“臣妾打扫卫生的时候阿宝的琉璃珠子掉进柜子和墙壁的缝隙中了,臣妾去够的时候发现了这个,皇上,臣妾的宫里怎么会有这个东西,那小人心口处还插着针呢。皇上,臣妾害怕,是不是有人想害臣妾。”说着说着眼泪又落了下来,一颗一颗的,像是晶莹的珠子一般。
李其琛伸手给她抹了抹眼泪,“怕什么,多大点儿事儿。人不信邪,则邪无从生,这东西,害不到你。”

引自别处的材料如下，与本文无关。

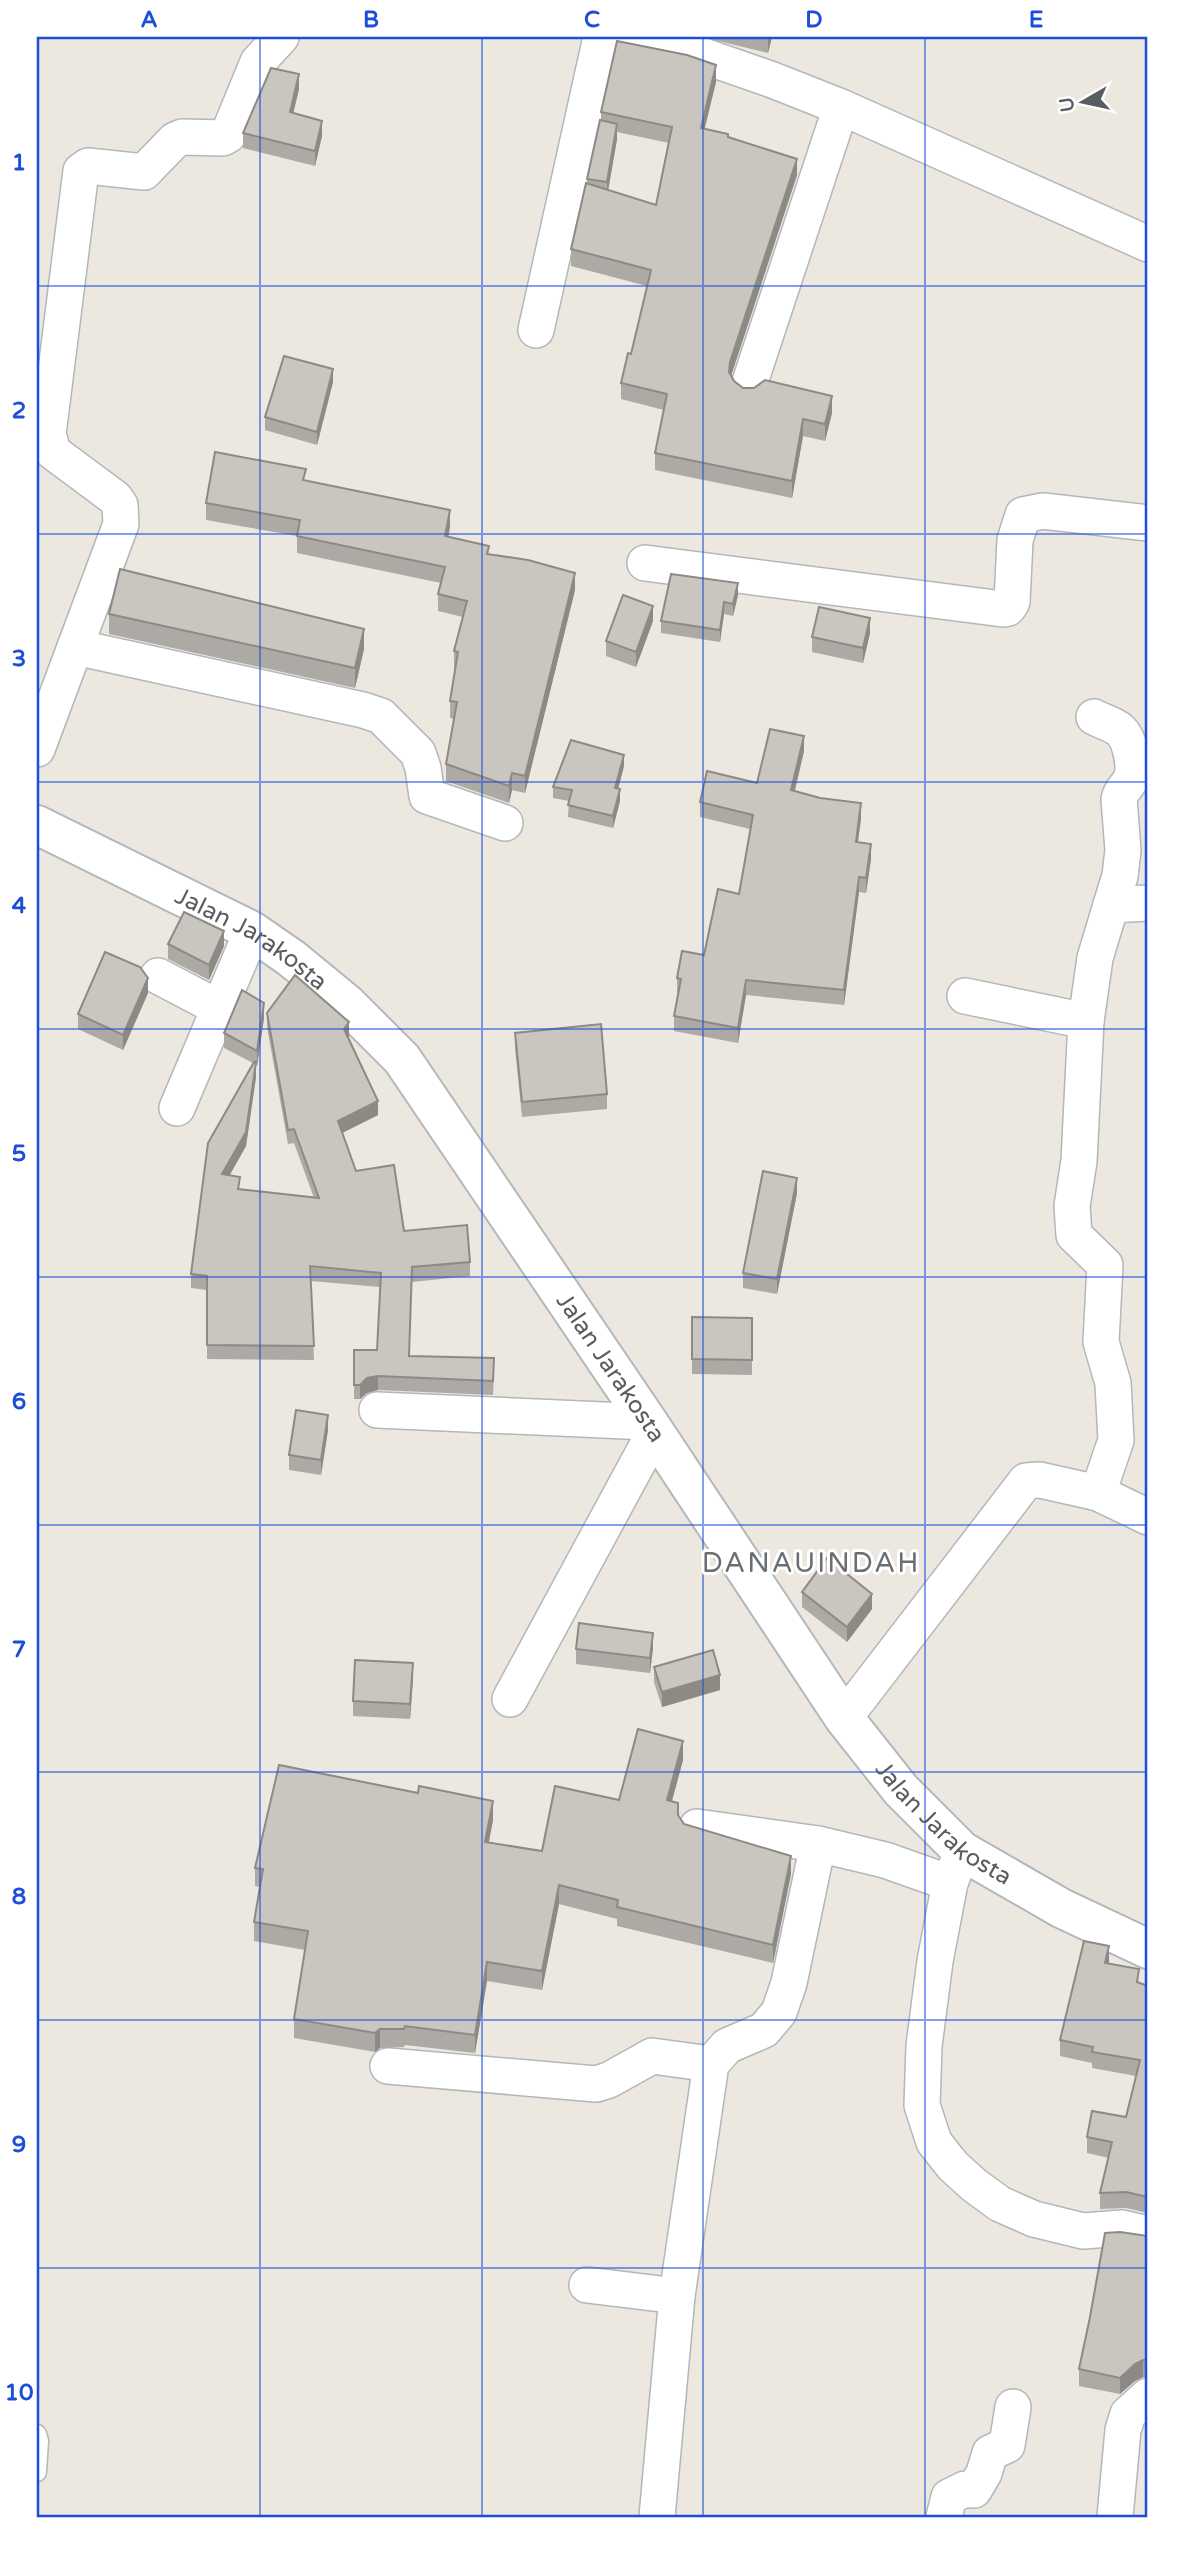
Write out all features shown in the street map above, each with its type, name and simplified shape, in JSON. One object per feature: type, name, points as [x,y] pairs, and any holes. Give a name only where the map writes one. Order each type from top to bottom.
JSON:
[{"type":"street","points":[[37,749],[121,524],[122,514],[115,498],[53,452],[48,434],[81,171],[88,166],[144,172],[175,140],[183,137],[222,138],[228,135],[258,62],[281,37]]},
{"type":"street","points":[[536,330],[601,37]]},
{"type":"street","points":[[615,37],[692,52],[841,107],[1148,244]]},
{"type":"street","points":[[749,385],[841,107]]},
{"type":"street","points":[[645,563],[991,609],[1008,608],[1012,602],[1015,540],[1023,515],[1043,511],[1148,523]]},
{"type":"street","points":[[75,647],[381,716],[418,753],[427,796],[505,823]]},
{"type":"street","points":[[1094,717],[1122,732],[1129,746],[1132,765],[1131,778],[1121,792],[1123,850],[1120,876],[1095,958],[1086,1021],[1079,1161],[1072,1206],[1074,1235],[1105,1265],[1101,1342],[1113,1383],[1116,1440],[1098,1493]]},
{"type":"street","name":"Jalan Jarakosta","points":[[37,825],[252,930],[347,1004],[402,1059],[844,1718],[901,1790],[956,1867],[1061,1908],[1148,1949]]},
{"type":"street","points":[[1111,905],[1148,903]]},
{"type":"street","points":[[177,1108],[252,930]]},
{"type":"street","points":[[158,976],[219,1008]]},
{"type":"street","points":[[965,996],[1086,1021]]},
{"type":"street","points":[[377,1410],[651,1428],[510,1699]]},
{"type":"street","points":[[844,1718],[1026,1481],[1040,1480],[1098,1493],[1148,1517]]},
{"type":"street","points":[[697,1827],[818,1844],[884,1860],[956,1867],[935,1961],[925,2046],[922,2105],[934,2142],[953,2166],[974,2185],[1000,2204],[1023,2214],[1083,2231],[1122,2228],[1148,2234]]},
{"type":"street","points":[[657,2517],[677,2296],[711,2064],[727,2046],[764,2030],[779,2012],[789,1983],[818,1844]]},
{"type":"street","points":[[388,2066],[596,2084],[609,2080],[652,2056],[711,2064]]},
{"type":"street","points":[[587,2285],[677,2296]]},
{"type":"street","points":[[1115,2517],[1123,2430],[1128,2414],[1148,2396]]},
{"type":"street","points":[[944,2517],[949,2497],[965,2489],[974,2490],[984,2473],[990,2453],[1006,2445],[1013,2407]]},
{"type":"lane","points":[[37,2434],[37,2472]]},
{"type":"building","points":[[617,41],[687,55],[716,65],[701,128],[728,134],[728,137],[797,159],[729,372],[734,381],[743,388],[754,388],[765,380],[832,396],[825,424],[803,419],[792,481],[655,453],[667,394],[621,383],[628,353],[631,354],[651,270],[571,249],[586,183],[656,205],[672,127],[601,112]]},
{"type":"building","points":[[271,68],[299,74],[290,112],[322,121],[315,151],[243,133]]},
{"type":"building","points":[[600,120],[617,124],[607,182],[587,179]]},
{"type":"building","points":[[284,356],[333,369],[317,432],[265,417]]},
{"type":"building","points":[[215,452],[306,469],[303,480],[450,510],[445,536],[489,546],[487,554],[528,560],[575,573],[525,776],[512,773],[509,786],[446,764],[457,702],[450,701],[458,652],[454,651],[467,601],[438,594],[445,567],[297,536],[300,520],[206,503]]},
{"type":"building","points":[[120,569],[364,629],[355,668],[109,614]]},
{"type":"building","points":[[671,574],[738,583],[733,604],[724,602],[720,630],[661,621]]},
{"type":"building","points":[[623,595],[653,606],[636,652],[606,641]]},
{"type":"building","points":[[819,607],[870,618],[863,648],[812,637]]},
{"type":"building","points":[[770,729],[804,736],[791,790],[820,798],[861,803],[856,842],[871,844],[866,878],[859,877],[844,990],[746,980],[738,1028],[674,1016],[681,979],[677,978],[682,951],[704,955],[718,889],[739,894],[753,815],[700,802],[707,771],[757,783]]},
{"type":"building","points":[[571,740],[624,755],[615,788],[620,789],[613,816],[568,805],[572,790],[553,787]]},
{"type":"building","points":[[184,912],[224,931],[209,965],[168,944]]},
{"type":"building","points":[[105,952],[140,967],[148,978],[123,1035],[78,1014]]},
{"type":"building","points":[[295,975],[349,1022],[344,1029],[378,1101],[338,1121],[356,1171],[394,1165],[404,1231],[467,1225],[470,1262],[412,1267],[409,1356],[494,1358],[493,1381],[378,1376],[367,1378],[360,1385],[354,1385],[354,1350],[377,1350],[381,1273],[310,1266],[314,1346],[207,1345],[207,1276],[191,1274],[208,1143],[254,1062],[246,1132],[222,1174],[240,1177],[238,1189],[319,1198],[294,1129],[288,1130],[267,1013]]},
{"type":"building","points":[[242,990],[264,1003],[257,1051],[224,1033]]},
{"type":"building","points":[[601,1024],[607,1094],[522,1102],[515,1033]]},
{"type":"building","points":[[763,1171],[797,1178],[777,1279],[743,1273]]},
{"type":"building","points":[[692,1317],[752,1318],[752,1360],[692,1359]]},
{"type":"building","points":[[296,1410],[328,1415],[321,1460],[289,1455]]},
{"type":"building","points":[[827,1558],[872,1594],[847,1627],[802,1592]]},
{"type":"building","points":[[579,1623],[653,1633],[650,1658],[576,1649]]},
{"type":"building","points":[[713,1650],[720,1675],[662,1692],[654,1667]]},
{"type":"building","points":[[355,1660],[413,1663],[410,1704],[353,1701]]},
{"type":"building","points":[[638,1729],[683,1741],[667,1800],[678,1803],[678,1815],[684,1824],[791,1856],[773,1945],[617,1907],[618,1900],[559,1885],[542,1971],[487,1962],[475,2035],[405,2026],[404,2029],[380,2029],[375,2033],[294,2019],[308,1931],[254,1922],[263,1869],[255,1868],[279,1765],[418,1793],[419,1786],[493,1801],[485,1842],[542,1851],[555,1786],[619,1800]]},
{"type":"building","points":[[1084,1941],[1109,1946],[1105,1963],[1139,1969],[1137,1982],[1148,1986],[1148,2197],[1126,2192],[1100,2193],[1112,2142],[1087,2137],[1092,2111],[1126,2117],[1140,2060],[1092,2052],[1093,2047],[1060,2040]]},
{"type":"building","points":[[1105,2233],[1148,2236],[1148,2360],[1135,2364],[1120,2378],[1079,2369]]},
{"type":"district","name":"DANAUINDAH","points":[[811,1562]]}]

李其琛虽然对这些东西比较忌讳,但他却是不怎么信的,若是扎小人就能把人扎死,那他也不用上朝了,天天坐龙椅上把天下穷凶极恶之徒,邻国君主全都扎死算了。
“可宫里不许搞厌胜之术,但臣妾宫里却出现了这东西,分明是有人在暗中陷害臣妾,所以臣妾害怕,害怕那幕后之人悄么声的就将臣妾娘仨给害了。”
姜琬抓着李其琛的衣襟,泪眼朦胧的看他,“臣妾死便死了,可阿宝和阿贝还这么小,臣妾怎么忍心看他们出事。”
“什么死不死的,大过年的不吉利。”李其琛难得训斥她一句,“你放心,这幕后之人朕定给你捉出来,你和阿宝阿贝都会没事的。”
姜琬点点头,倚进李其琛的怀里,“臣妾信皇上。”
李其琛揽着姜琬伸手将布偶娃娃内里的纸条挑了出来,修长的手指捻开叠在一起的纸条,长兴二十一年五月初四子时的字样映入眼帘。